Alessandrini’s last entry in this series was already excessively mean-spirited and pessimistic, but this is nothing more than a show-length, scream-down-the-house rant about how much he hates modern Broadway. Seriously, if you set Ethan Mordden’s The Happiest Corpse I’ve Ever Seen to music, this is what it would sound like.
Part of the reason his bitterness is more noticeable here than in the 2001 entry is that here, most of his targets are from the 2003-2004 season, one of the best of the modern era, and shows like Wicked, Assassins, and The Boy From Oz simply don’t merit Alessandrini’s trademark vitriol. He devotes rather a lot of the show to attacking Avenue Q, which is particularly unwise—there is nothing quite so impossible to parody as a comedy that’s funnier than you are, and even in their peak years Alessandrini’s revues weren’t as funny as Avenue Q.
Alesssandrini does, at least, have the decency to give a nod to his own hypocrisy when it comes to attacking The Producers for ‘insulting everybody’. That said, knowledge of his own hypocrisy doesn’t stop him from railing away at other shows ‘recycling material’ (as in the uninspired parody “Everything Old Is Still Old Again’), when several of the segments heard here are, as usual, drawn from earlier incarnations of the franchise.
Making things worse is that, in this incarnation of the revue, the writing itself is significantly less funny than usual—the Fiddler On the Roof parody (one of the aforementioned recycled segments) works well enough, but the rest of the material is seriously hit-or-miss, even when the ideas are sound…for example, in the obvious, heavy-handed number about the Tony competition between the two Wicked leads. Even the impressions are a mixed bag…the burlesque of Bernadette Peters in Gypsy is excellent, and the Wicked leads are done fairly convincingly, but everyone else is doing ridiculous cartoon performances that sound nothing like the people they’re supposed to be impersonating.
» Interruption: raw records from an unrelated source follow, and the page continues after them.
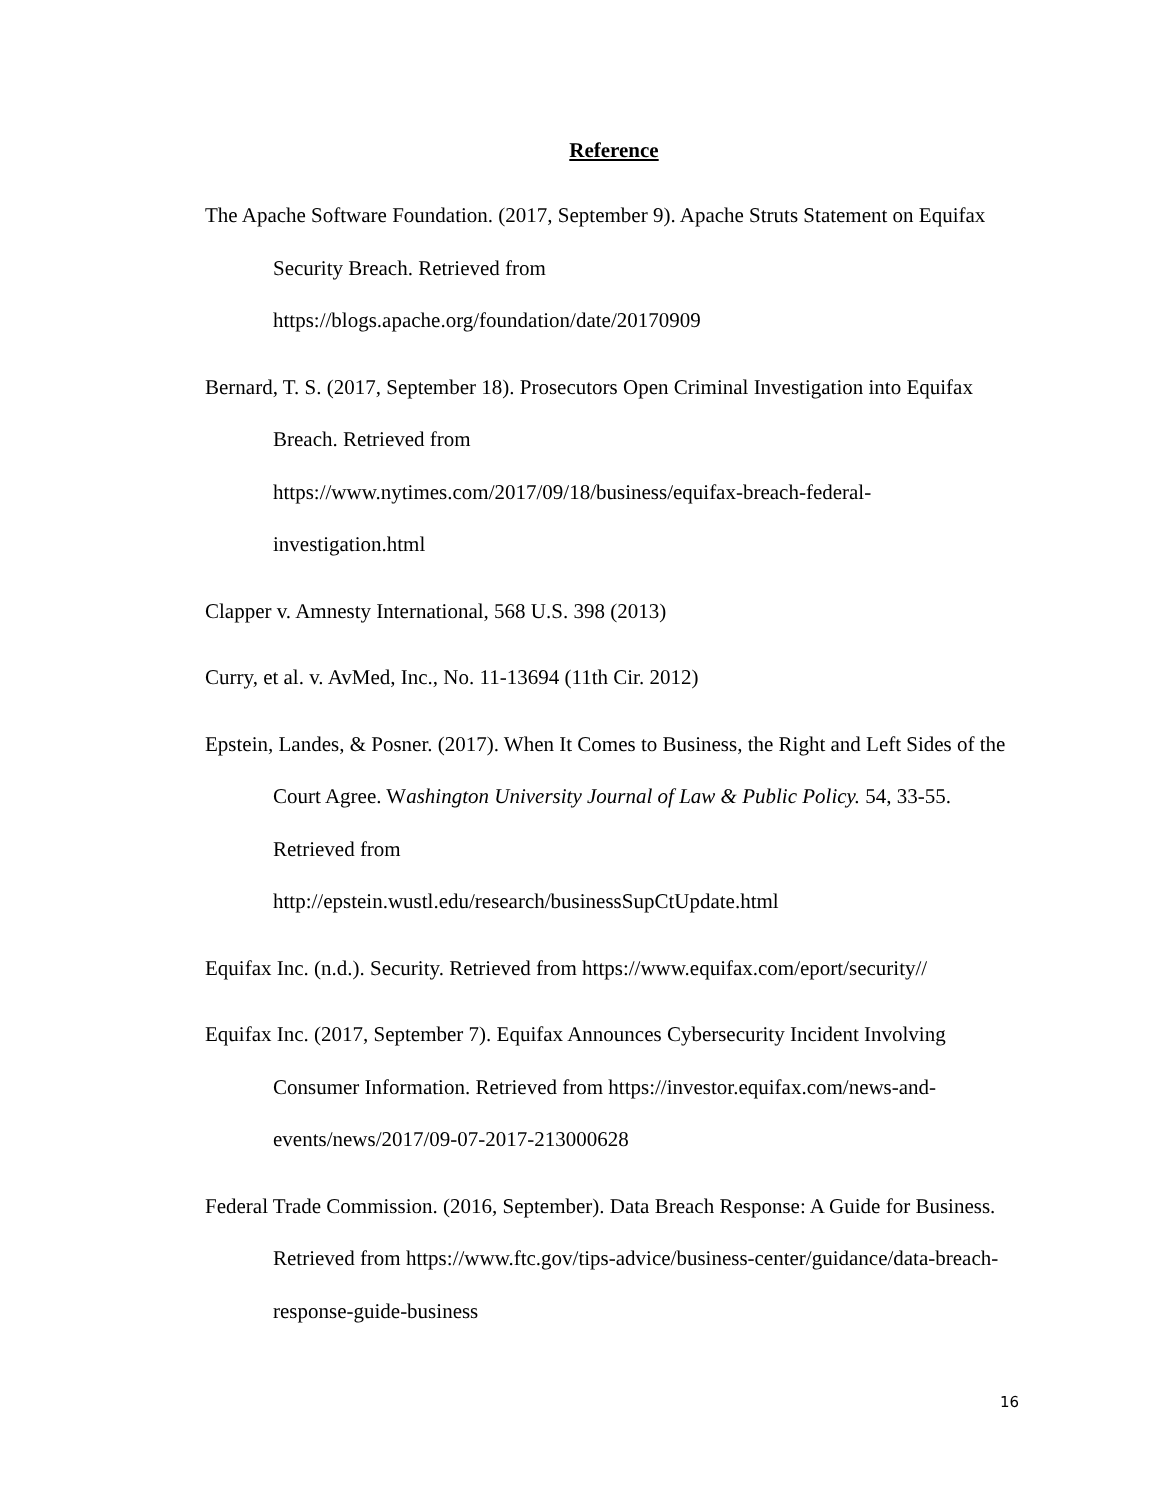Reference
The Apache Software Foundation. (2017, September 9). Apache Struts Statement on Equifax Security Breach. Retrieved from
https://blogs.apache.org/foundation/date/20170909
Bernard, T. S. (2017, September 18). Prosecutors Open Criminal Investigation into Equifax Breach. Retrieved from
https://www.nytimes.com/2017/09/18/business/equifax-breach-federal-investigation.html
Clapper v. Amnesty International, 568 U.S. 398 (2013)
Curry, et al. v. AvMed, Inc., No. 11-13694 (11th Cir. 2012)
Epstein, Landes, & Posner. (2017). When It Comes to Business, the Right and Left Sides of the Court Agree. Washington University Journal of Law & Public Policy. 54, 33-55. Retrieved from
http://epstein.wustl.edu/research/businessSupCtUpdate.html
Equifax Inc. (n.d.). Security. Retrieved from https://www.equifax.com/eport/security//
Equifax Inc. (2017, September 7). Equifax Announces Cybersecurity Incident Involving Consumer Information. Retrieved from https://investor.equifax.com/news-and-events/news/2017/09-07-2017-213000628
Federal Trade Commission. (2016, September). Data Breach Response: A Guide for Business. Retrieved from https://www.ftc.gov/tips-advice/business-center/guidance/data-breach-response-guide-business
16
Alessandrini also makes it quite clear he’s only interested in going after attention-grabbing targets (i.e. hits); two of the most deserving targets of the time were Brooklyn and Dracula, but the former gets only a passing mention and the latter merely merits a cameo in the Avenue Q segment. Alessandrini closes the show with his obligatory ‘just kidding’ number, here entitled “The Golden Age Is Now”, but this time, it’s so blatantly insincere as to be almost embarrassing.
This is an ugly, mean-spirited and only intermittently funny musical rant that states up front how much its creator truly hates Broadway (“Most new shows are dreck”, goes one line), and unless you also hate Broadway, I don’t imagine you’ll get anything out of it.